(556.9) Canagliflozin Regulates Human Endothelial Cell Function: Role of Heme Oxygenase-1

Poster Board Number: E101

William Durante (University of Missouri-Columbia), Ghazaleh Behnammanesh (University of Missouri-Columbia), Giovanna Durante (University of Missouri-Columbia), Kelly Peyton (University of Missouri-Columbia)
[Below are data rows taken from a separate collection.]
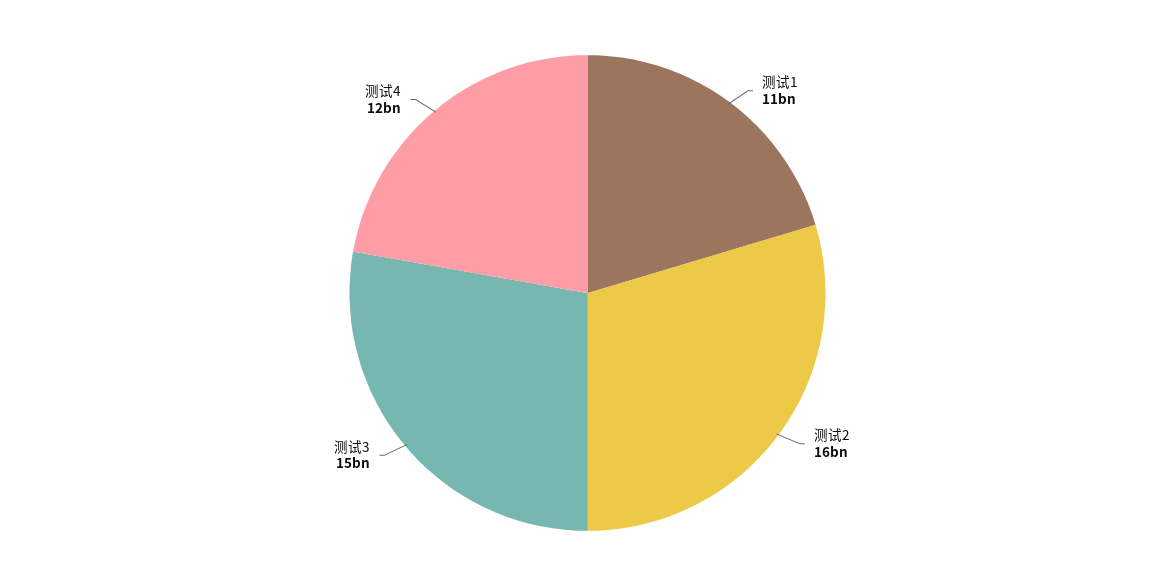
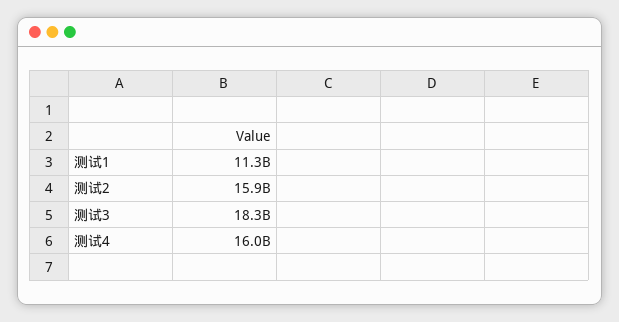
  {
    "测试1": 11300000000,
    "测试2": 15900000000,
-   "测试3": 15000000000,
+   "测试3": 18300000000,
-   "测试4": 12000000000
+   "测试4": 16000000000
  }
Sodium-glucose cotransporter-2 (SGLT2) inhibitors are the newest class of glucose lowering drugs that act by inhibiting glucose reabsorption in the proximal tubule of the kidney. Recent clinical trials found that SGLT2 inhibitors reduce cardiovascular disease and mortality in patients with diabetes. The mechanism underlying the salutary actions of these drugs is not completely clear; however, it does not involve differential improvements in glycemic control. Given the critical role that endothelial cells (ECs) play in maintaining vascular homeostasis, the present study investigated the effect of the SGLT2 inhibitor canagliflozin on EC function. It also determined if the vasoprotective protein heme oxygenase-1 (HO-1) contributes to the cellular actions of the drug. Treatment of human umbilical vein ECs with clinically relevant concentrations of canagliflozin blocked cell proliferation, and this was associated with a pronounced decline in DNA synthesis. Canagliflozin also inhibited the migration of ECs following scrape injury in a concentration-dependent manner. Incubation of ECs with a high concentration of glucose (25mM) and oxidized low-density lipoprotein (oxLDL;50mg/L), which mimics the diabetic milieu, stimulated the adhesion of monocytes to ECs. However, treatment of ECs with canagliflozin markedly reduced the binding of monocytes to these cells. In addition, canagliflozin increased the expression of HO-1 in a time and concentration-dependent fashion, leading to a significant rise in endothelial HO-1 activity. Finally, inhibition of HO-1 activity or expression increased the adhesion of monocytes to glucose/oxLDL-challenged ECs exposed to canagliflozin but had no effect on the proliferative or migratory response of canagliflozin-treated ECs.  In conclusion, the present study identifies canagliflozin as a key regulator of EC function. Moreover, it demonstrates that the induction of HO-1 by canagliflozin contributes to the anti-inflammatory action the drug. Thus, canagliflozin may exert some of its favorable effects in diabetes by limiting endothelial inflammation via the upregulation of HO-1.

Support or Funding Information

Supported by the National Institutes of Health R01 HL149727 and the American Diabetes Association Grant #1-17-IBS-290.